• **Aim of the task**: Set down the text of every entry below verbatim, omitting the pictures.

Stored dataset items
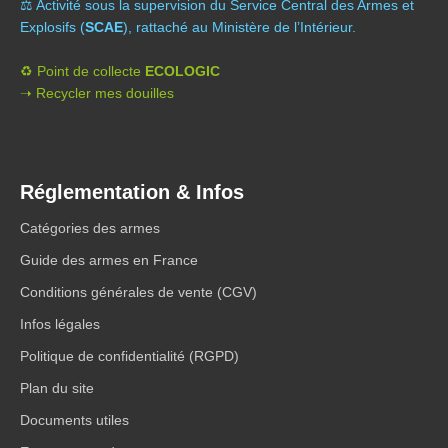
⚖️ A
ctivité sous la supervision du Service Central des Armes et
Explosifs (
SCAE
), rattaché au Ministère de l’Intérieur.
♻️ Point de collecte
ECOLOGIC
➝ Recycler mes douilles
Réglementation & Infos
Catégories des armes
Guide des armes en France
Conditions générales de vente (CGV)
Infos légales
Politique de confidentialité (RGPD)
Plan du site
Documents utiles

• **Reply**:
⚖️ A
ctivité sous la supervision du Service Central des Armes et
Explosifs (
SCAE
), rattaché au Ministère de l’Intérieur.
♻️ Point de collecte
ECOLOGIC
➝ Recycler mes douilles
Réglementation & Infos
Catégories des armes
Guide des armes en France
Conditions générales de vente (CGV)
Infos légales
Politique de confidentialité (RGPD)
Plan du site
Documents utiles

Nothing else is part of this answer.